Seven breeding lines of chickpeas highly resistant to the Australian strain of Ascochyta blight are on their way to the marketplace, thanks to the pulse breeding team at the Victorian Institute for Dryland Agriculture (VIDA).
In the past several years, the disease has virtually stopped a growing chickpea industry in its tracks.
Led by Trevor Bretag, the VIDA team screened more than 1,400 chickpea lines. They've isolated seven that are highly resistant to the disease and more than 200 that are only moderately susceptible.
Dr Bretag says it's possible that some of the resistant lines might be released in the near future without further crossing. This would depend on them meeting the yield and quality demands of Australia's growers and customers. If they don't measure up they'll be used in a jack-crossing program to impart their resistance to other more agronomically suitable lines.
Pulse trader for AWB Ltd Phillip McEvoy hailed the VIDA announcement as "great news for the industry. We'll be shipping the last of the Lasseter variety this month and that's a real shame," he said. "We'd won great acceptance for this variety and could have sold thousands and thousands of tonnes had it not been for Ascochyta.
"I certainly hope that the breeders concentrate on what the buyers want. Lasseter, midway in size between a Kabuli and a desi-type chickpea, has proved very popular. If we could get resistance to Ascochyta in that type of chickpea it would be very good news. We were able to get a premium of $60-$70/t over standard chickpeas for Lasseter, and breeders should certainly keep that in mind."
Darling Downs agronomist Mike Lucy says VIDA's identification of Ascochyta-resistant chickpea lines is a major step in the right direction, with robust resistance a much better option than the fungicide spray programs widely adopted in northern NSW and Queensland last year.
"There's no doubt resistance to Ascochyta is going to be central to the development of the chickpea industry," Mr Lucy says. He said no-one really likes having to carry out a program of fungicide spraying, although at the moment that is the main management option, along with seed treatment.
Mr Lucy, a pulse specialist with QDPI's Farming Systems Institute in Pittsworth, says experience in India and Pakistan indicates Ascochyta can break down resistances, so the challenge for breeders will be ongoing.
Mr Lucy says most growers know now that there is enough Ascochyta inoculum around paddocks to devastate the industry in any combination of wet season and poor management.
The industry expects a significant increase - certainly 50 per cent and perhaps 100 per cent - on last year's northern chickpea crop.
Mr McEvoy said that the Canadians were looking to increase the area under chickpeas but had also experienced disease problems last year, so the market was there for developing.
While Ascochyta blight can be controlled, it means constant vigilance, an anticipation of the onset of an outbreak and a strategic fungicide application program. Despite the usually high potential returns, all this has made the crop unattractive to any but the most determined growers.
The VIDA work promises to rekindle interest in the industry and provide growers with a viable alternative cropping option.

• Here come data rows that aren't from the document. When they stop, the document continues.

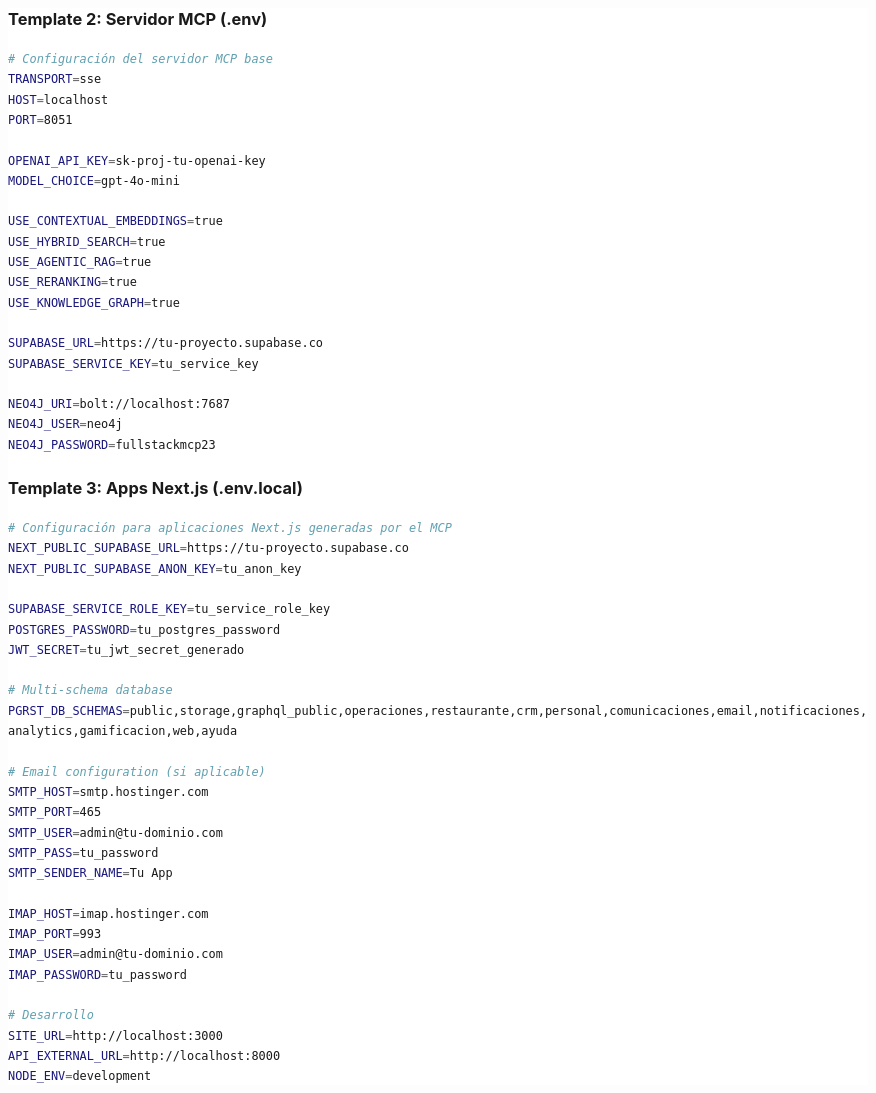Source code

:### **Template 2: Servidor MCP (.env)**
```bash
# Configuración del servidor MCP base
TRANSPORT=sse
HOST=localhost
PORT=8051

OPENAI_API_KEY=sk-proj-tu-openai-key
MODEL_CHOICE=gpt-4o-mini

USE_CONTEXTUAL_EMBEDDINGS=true
USE_HYBRID_SEARCH=true
USE_AGENTIC_RAG=true
USE_RERANKING=true
USE_KNOWLEDGE_GRAPH=true

SUPABASE_URL=https://tu-proyecto.supabase.co
SUPABASE_SERVICE_KEY=tu_service_key

NEO4J_URI=bolt://localhost:7687
NEO4J_USER=neo4j
NEO4J_PASSWORD=fullstackmcp23
```

### **Template 3: Apps Next.js (.env.local)**
```bash
# Configuración para aplicaciones Next.js generadas por el MCP
NEXT_PUBLIC_SUPABASE_URL=https://tu-proyecto.supabase.co
NEXT_PUBLIC_SUPABASE_ANON_KEY=tu_anon_key

SUPABASE_SERVICE_ROLE_KEY=tu_service_role_key
POSTGRES_PASSWORD=tu_postgres_password
JWT_SECRET=tu_jwt_secret_generado

# Multi-schema database
PGRST_DB_SCHEMAS=public,storage,graphql_public,operaciones,restaurante,crm,personal,comunicaciones,email,notificaciones,analytics,gamificacion,web,ayuda

# Email configuration (si aplicable)
SMTP_HOST=smtp.hostinger.com
SMTP_PORT=465
SMTP_USER=admin@tu-dominio.com
SMTP_PASS=tu_password
SMTP_SENDER_NAME=Tu App

IMAP_HOST=imap.hostinger.com
IMAP_PORT=993
IMAP_USER=admin@tu-dominio.com
IMAP_PASSWORD=tu_password

# Desarrollo
SITE_URL=http://localhost:3000
API_EXTERNAL_URL=http://localhost:8000
NODE_ENV=development
```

The seeds were imported from India and Syria and come as a result of cooperation with two international agricultural research institutes. To date, testing for resistance to Ascochyta blight has been confined to the glasshouse and to observation plots but this will be extended to full-scale field trials involving some 14 lines this season.
Fast-track by biotechnology
In addition, Dr Bretag says that state-of-the-art technology, such as molecular fingerprinting, will be used to accelerate the breeding process and to make certain that the imparted resistance is long-lasting.
He says that the breakthrough justifies the growers' and the Federal Government's investment in the chickpea breeding program through the GRDC.
The AWB's Phillip McEvoy also offered a hot tip for northern growers of chickpeas this season. "Queensland has an advantage if it can produce an early crop to meet the requirements of Ramadan," he said. "That means a November delivery date which is very early but the buyers want the peas at festival time and that's when the premiums are available."